Non profit

Non esistono terre incoltivabili, solo deserti di paura

di Elena Zanella

Qualche sera fa, ho assistito alla presentazione del libro di Dario Boldrini, Il Giardino Planetario.

Dario, architetto del paesaggio, si occupa di giardini. Non di giardini però come siamo soliti immaginarli, quelli residenziali per intenderci, e che usiamo mettere in mano a vivaisti.

No, Dario è quello che si suol definire “giardiniere planetario”: dà vita a giardini mettendosi in ascolto; nel farlo, utilizza tutti i cinque sensi, assecondando quel che c’è per natura perché da natura è creato.

Da lì inizia la sua opera dando vita ad ambienti vivi e vitali, nel rispetto di Madre Natura. Senza artifizio. E senza artificio i bambini presenti hanno voracemente immerso le mani nella terra e nei semi, assorbendo quell’energia vera e naturale che abbiamo dimenticato esista, specie per chi, come me, vive in città.

Nell’ascoltare Dario, ho trovato parallelismi inaspettati con il mio modo di lavorare, di intendere il fundraising e la crescita del Terzo settore.

Sono due, in particolare, i passaggi che mi hanno indotta a riflettere e, quindi, a scriverne.

Il primo ha a che fare con la semina.

Il contadino, spiega Dario, non teme di sprecare risorse. Il contadino sa che da 100 semi non nasceranno mai 100 piante. Il contadino sa che se quel seme è di un frutto, probabilmente non ne godrà. Tuttavia, il contadino non si preoccupa di gettare i semi perché tanto sa bene che non da tutti i semi nasceranno frutti ma sa che ciò accadrà e che qualcuno, dopo di lui, ne beneficerà.

Il secondo riguarda l’attesa e l’ascolto.

Dario, nel suo lavoro, si ispira ai princìpi del Manifesto del Terzo Paesaggio introdotti da Gilles Clément. L’essenza del lavoro di Clément sta nel mettersi in ascolto, seguendo il flusso naturale dei vegetali, talvolta assoggettandosi a loro, collocandosi nella corrente biologica che anima il luogo, per orientarla.

In aula e nei miei testi parlo spesso della necessità di acquisire una nuova consapevolezza di sé. Come professionista, negli anni ho imparato ad assecondare la natura degli enti, chiedendo loro, in primo luogo, di lavorare proprio su questa, spesso data per scontata.

Da qui, poi, si interviene con gli accorgimenti (o strumenti) che meglio si adattano alla natura propria dell’organizzazione e ci si dà il tempo perché i semi sboccino e diano frutti: il che può avvenire anche dopo che il tuo, mio, nostro compito è terminato.

Da 100 semi non nasceranno mai 100 alberi, ecco perché non possiamo smettere di seminare.
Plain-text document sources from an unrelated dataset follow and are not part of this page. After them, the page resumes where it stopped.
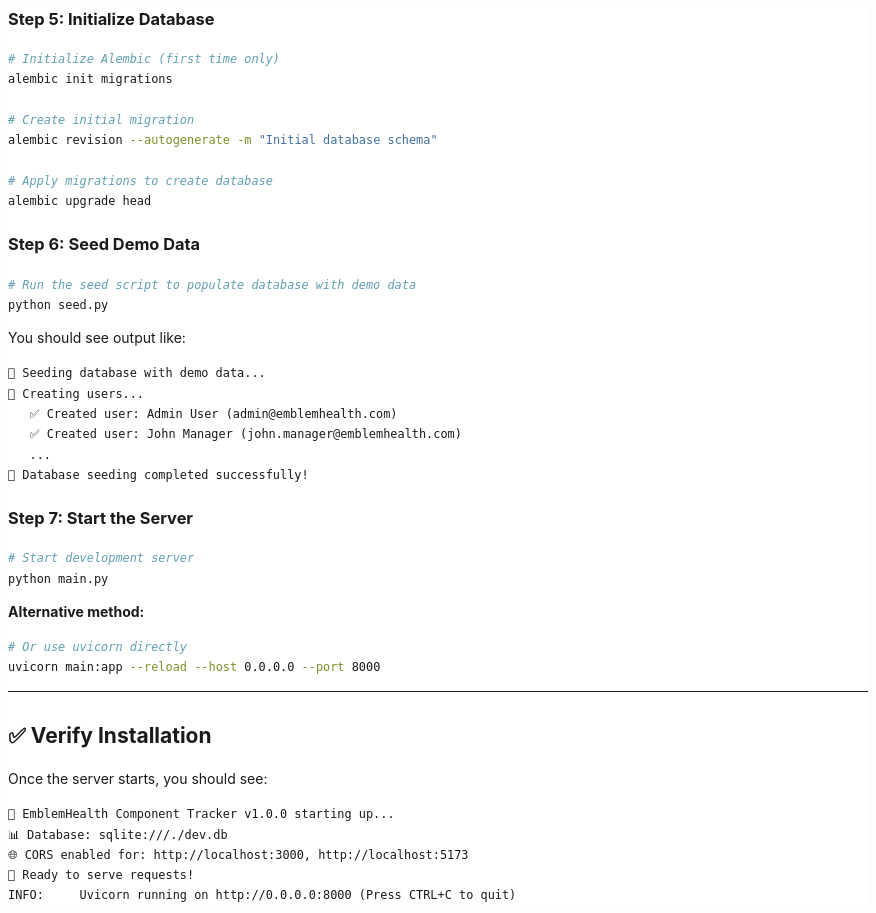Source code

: ### **Step 5: Initialize Database**

```bash
# Initialize Alembic (first time only)
alembic init migrations

# Create initial migration
alembic revision --autogenerate -m "Initial database schema"

# Apply migrations to create database
alembic upgrade head
```

### **Step 6: Seed Demo Data**

```bash
# Run the seed script to populate database with demo data
python seed.py
```

You should see output like:
```
🌱 Seeding database with demo data...
👥 Creating users...
   ✅ Created user: Admin User (admin@emblemhealth.com)
   ✅ Created user: John Manager (john.manager@emblemhealth.com)
   ...
🎉 Database seeding completed successfully!
```

### **Step 7: Start the Server**

```bash
# Start development server
python main.py
```

**Alternative method:**
```bash
# Or use uvicorn directly
uvicorn main:app --reload --host 0.0.0.0 --port 8000
```

---

## ✅ Verify Installation

Once the server starts, you should see:

```
🏥 EmblemHealth Component Tracker v1.0.0 starting up...
📊 Database: sqlite:///./dev.db  
🌐 CORS enabled for: http://localhost:3000, http://localhost:5173
🚀 Ready to serve requests!
INFO:     Uvicorn running on http://0.0.0.0:8000 (Press CTRL+C to quit)
```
Ecco perché ci vuole visione!

Ma non è poi dal marmo, in apparenza senza vita, che Michelangelo trasse i suoi capolavori?

Tutto sta lì: saper ascoltare, definire e scolpire permettendo alla personalità di uscire per ciò che è veramente, nella sua essenza distintiva. Perché gli orpelli, anche i più belli, tali restano e il più delle volte cadono lasciando manifesta quel che resta: la nostra nudità.

La responsabilità delle scelte è nostra, non di altri. Comprenderlo è il primo passo. Quello successivo sarà l’individuare a chi affidare il nostro giardino.

(Mi scuserà l’autore, che ringrazio per l’ispirazione, se non ho riportato fedelmente le sue parole o se vi sono imprecisioni ma il senso penso di averlo colto in tutta la sua essenza. Il titolo è lo strillo del suo libro che ben si sposa con un mio precedente post).

(La foto è mia: l’autore in lontananza e il Tirreno sullo sfondo. Ringrazio Evi Mibelli, mia amica ed editor, per l’invito e la Fattoria Pimpinella per la squisita ospitalità).